This programme ran between 2016–2021.
Advances in high-performance computer architectures, and the way algorithms can take advantage of them, have been transformative for a variety of data science tasks.
This scientific programme at the Turing, in partnership with Intel, built upon these successes through co-design of algorithms and computer architectures, a range of applications, and by training a new generation of data scientists with the computational skills required to solve the major data analysis tasks of the future.
Programme challenges
Researchers from both the Turing and Intel worked collaboratively under the shared goal to shape the future of computation for data science. This involved the following challenges and aims.
Algorithm-architecture co-design
As data science continues to grow as an industry and research sector, data-driven algorithms such as those required by deep learning – multi-level networks that gradually identify things at higher levels of detail – take up an increasing amount of valuable time and energy in data centres. This provokes a need to rethink how the technical challenges caused by this emerging new science are managed.
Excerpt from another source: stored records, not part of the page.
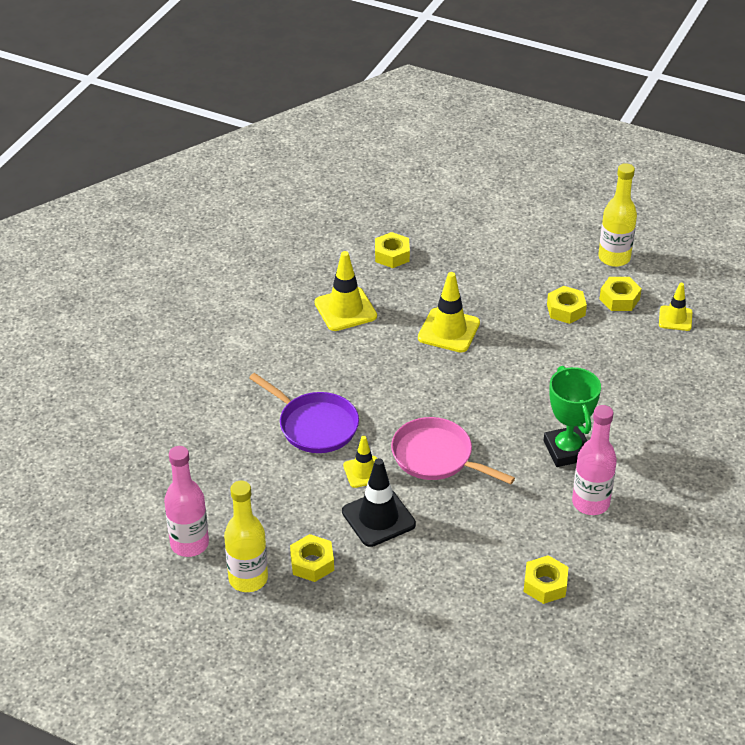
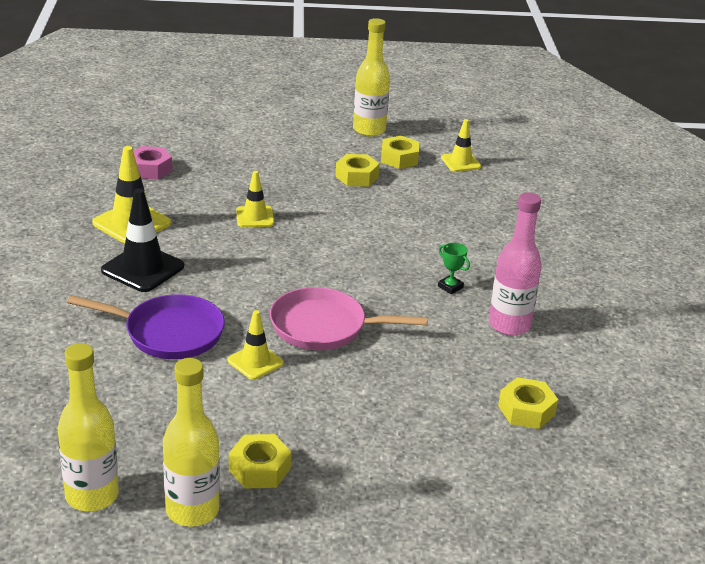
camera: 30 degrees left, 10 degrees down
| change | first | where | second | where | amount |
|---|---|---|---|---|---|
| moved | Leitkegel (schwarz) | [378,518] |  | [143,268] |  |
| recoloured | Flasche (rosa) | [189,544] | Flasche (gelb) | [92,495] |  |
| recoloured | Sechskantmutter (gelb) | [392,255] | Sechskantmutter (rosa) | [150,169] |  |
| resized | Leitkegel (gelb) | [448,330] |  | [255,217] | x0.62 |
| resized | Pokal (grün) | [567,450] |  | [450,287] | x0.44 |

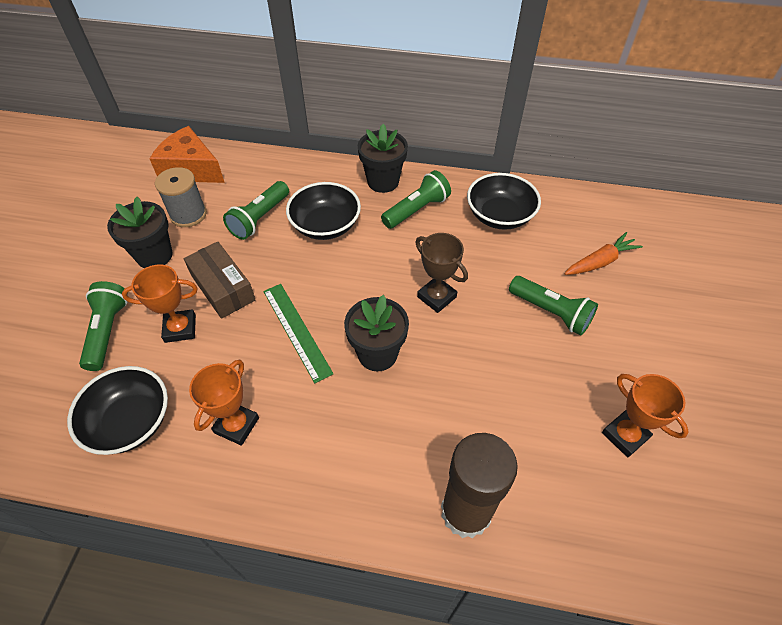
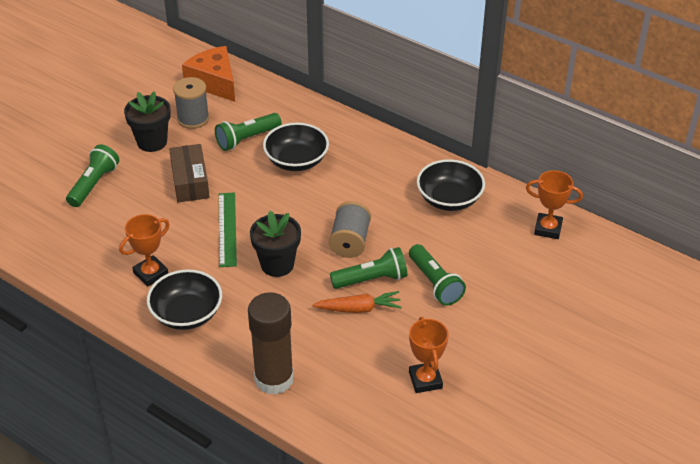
camera: 25 degrees right, 10 degrees down
| change | first | where | second | where | amount |
|---|---|---|---|---|---|
| removed | Blumentopf (schwarz) | [383,181] |  |  |  |
| moved | Schüssel (schwarz) | [130,422] |  | [187,314] |  |
| moved | Pokal (orange) | [180,328] |  | [548,229] |  |
| moved | Taschenlampe (grün) | [416,210] |  | [371,279] |  |
| moved | Karotte (orange) | [600,261] |  | [359,309] |  |
| replaced | Pokal (braun) | [436,297] | Garnrolle (grau) | [350,242] |  |

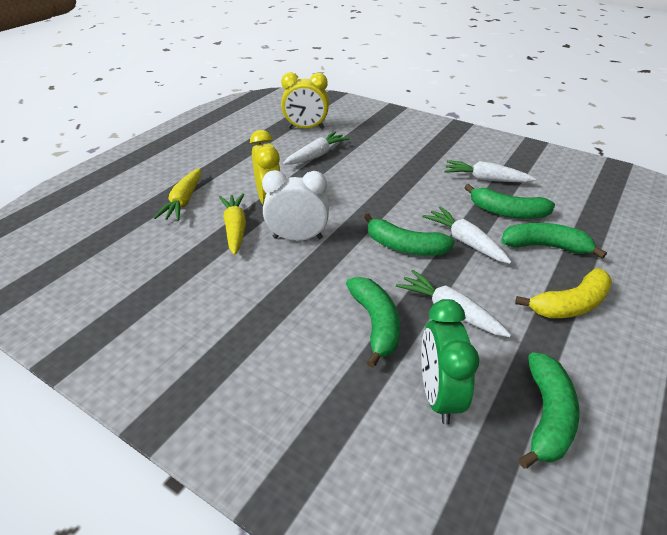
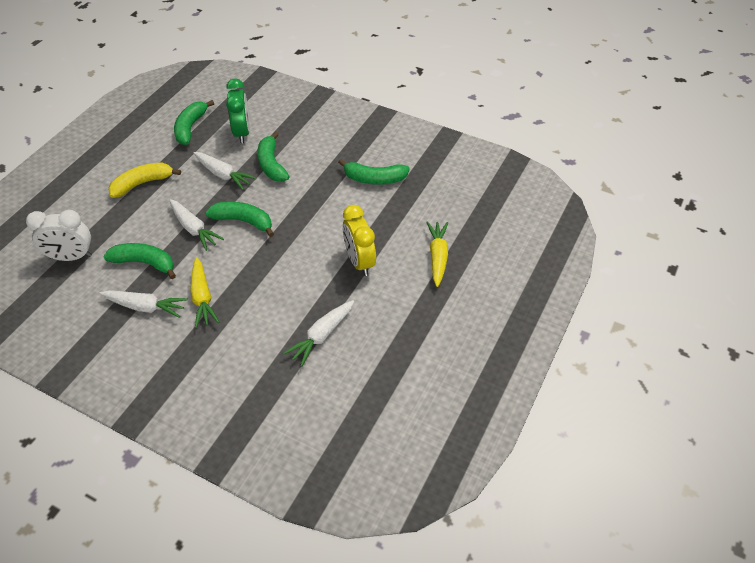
camera: 175 degrees right, 10 degrees up
| change | first | where | second | where | amount |
|---|---|---|---|---|---|
| removed | Wecker (gelb) | [306,128] |  |  |  |
| moved | Karotte (gelb) | [235,228] |  | [202,297] |  |
| moved | Wecker (weiß) | [297,238] |  | [71,257] |  |
| moved | Banane (grün) | [545,246] |  | [374,179] |  |

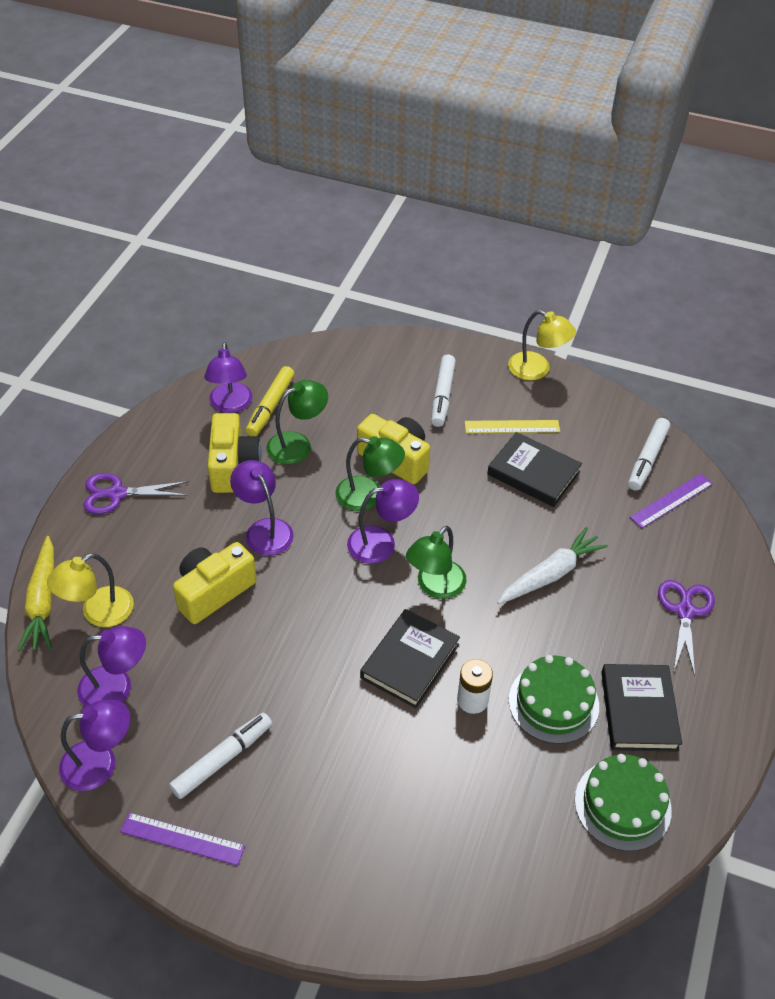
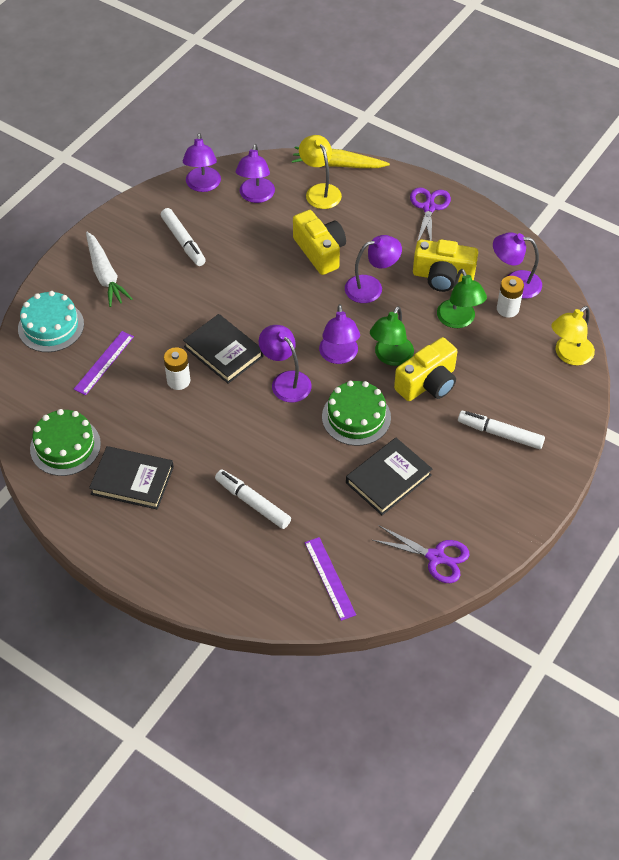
camera: 105 degrees right, 5 degrees up
| change | first | where | second | where | amount |
|---|---|---|---|---|---|
| removed | Lineal (gelb) | [512,426] |  |  |  |
| added |  |  | Kuchen (türkis) | [51,326] |  |
| moved | Lineal (lila) | [182,839] |  | [104,362] |  |
| moved | Karotte (weiß) | [550,574] |  | [105,275] |  |
| moved | Lampe (gelb) | [537,370] |  | [569,355] |  |
| moved | Kuchen (grün) | [553,703] |  | [356,417] |  |
| moved | Filzstift (weiß) | [647,459] |  | [253,502] |  |
| moved | Schere (lila) | [685,611] |  | [435,557] |  |
| replaced | Filzstift (gelb) | [270,407] | Batterie (weiß) | [507,309] |  |
| recoloured | Lampe (grün) | [435,586] | Lampe (lila) | [286,381] |  |

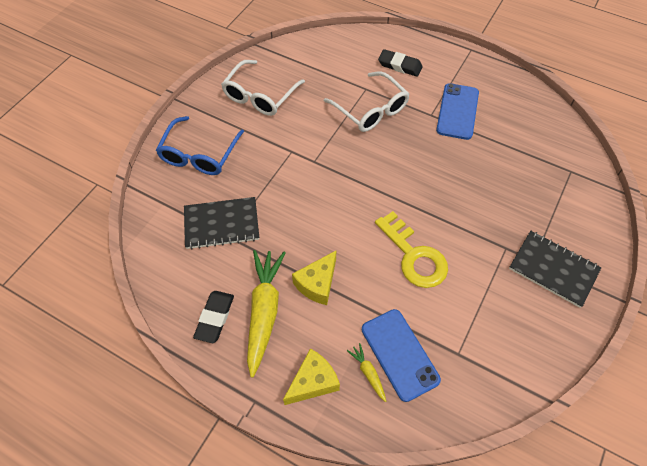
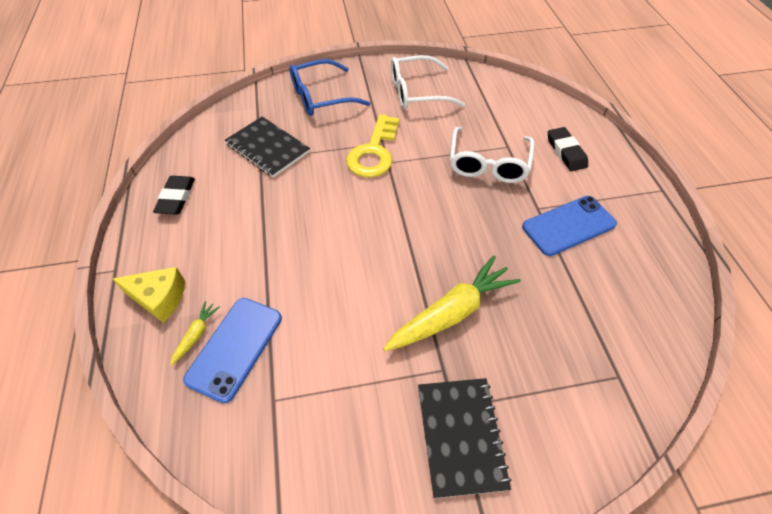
camera: 50 degrees right, 5 degrees down
| change | first | where | second | where | amount |
|---|---|---|---|---|---|
| removed | Käse (gelb) | [317,283] |  |  |  |
| moved | Karotte (gelb) | [264,311] |  | [452,312] |  |
| moved | Schlüssel (gelb) | [414,256] |  | [374,152] |  |
| turned | Radiergummi (schwarz) | [215,318] |  | [176,198] | 60 degrees counterclockwise |

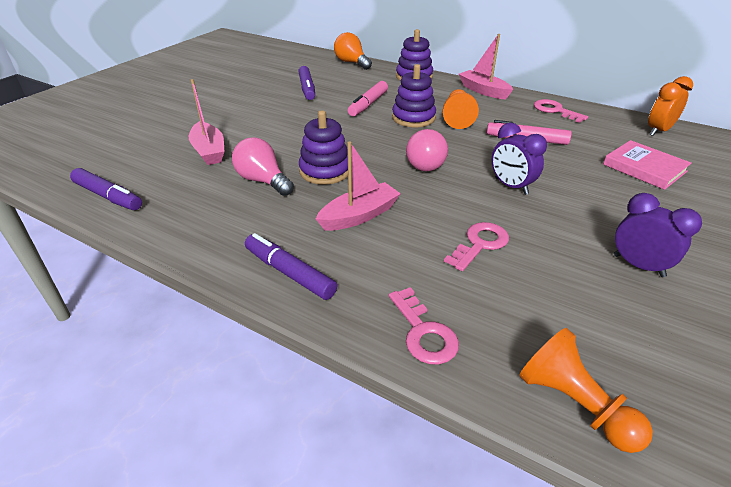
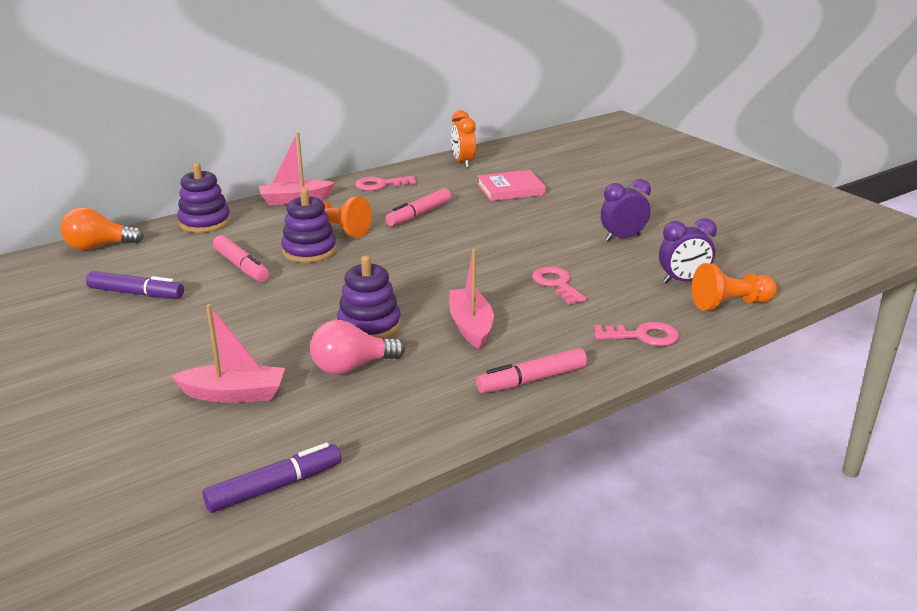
camera: 65 degrees left, 10 degrees down
| change | first | where | second | where | amount |
|---|---|---|---|---|---|
| removed | Glühbirne (rosa) | [423,163] |  |  |  |
| moved | Wecker (lila) | [511,186] |  | [683,281] |  |
| recoloured | Filzstift (lila) | [289,273] | Filzstift (rosa) | [532,380] |  |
Hardware needs to be designed to suit the needs of data science algorithms, and algorithms need to similarly be designed to suit the capabilities of the hardware.
Training a new generation
The significant industry, government, and academic demand for data science skills creates a supply problem, with the UK facing a major skills gap which could inhibit the anticipated potential of data science and AI for our economy and society.
As well as conducting research, this programme’s partnership is training a new generation of data scientists through the Turing’s doctoral programme, ensuring students are equipped with the latest data science techniques, tools, and methodologies.
Improving hardware
Intel has dedicated a hardware architecture team at the Institute’s facilities in the University of Edinburgh.
The programme aims to dramatically increase the speed and efficiency of data-driven computing tasks and provide Intel with the tools to build the next generation of computer processors and high-performance systems.
Impact
Impact story: Co-designing computing with Intel
In a high-performance computing (HPC) environment, such as a data centre with hundreds or thousands of interconnected computers, well-designed algorithms and architectures allow huge data analysis tasks to be performed. For example, classifying millions of images of tissue samples to identify whether they contain anomalous features that should be examined by a doctor.
While these high-performance systems operate well for some computing needs, they often run at less than half their full capacity for many data science and machine learning tasks. Researchers at The Alan Turing Institute have been working in collaboration with Intel to co-design better architectures for their HPC systems. The collaboration has looked at how to improve communication between multiple machines that are sharing the workload of massive analyses, as well as how to rethink the formatting of the data used in HPC, to improve performance on data science and machine learning problems.
The output of the work is not only helping Intel improve their products and services, but also enabling data scientists to manage and analyse massive datasets with greater efficiency, in a range of machine learning applications.
Read the full impact story here.
Collaboration between the programme and the NHS
An announcement was made about a collaboration between the data science at scale programme and the University of Warwick, Intel, and University Hospitals Coventry & Warwickshire NHS Trust (UHCW). The collaboration involves using ground-breaking artificial intelligence techniques to detect and classify cancer cells more efficiently and accurately.
Scientists at the University of Warwick’s Tissue Image Analytics (TIA) Laboratory – led by Professor Nasir Rajpoot from the Department of Computer Science – are creating a large, digital repository of a variety of tumour and immune cells found in thousands of human tissue samples, and are developing algorithms to recognize these cells automatically.
Professor David Snead, clinical lead for cellular pathology and director of the UHCW Centre of Excellence, comments that ‘the successful adoption of these tools will stimulate better organisation of services, gains in efficiency, and above all, better care for patients, especially those with cancer.”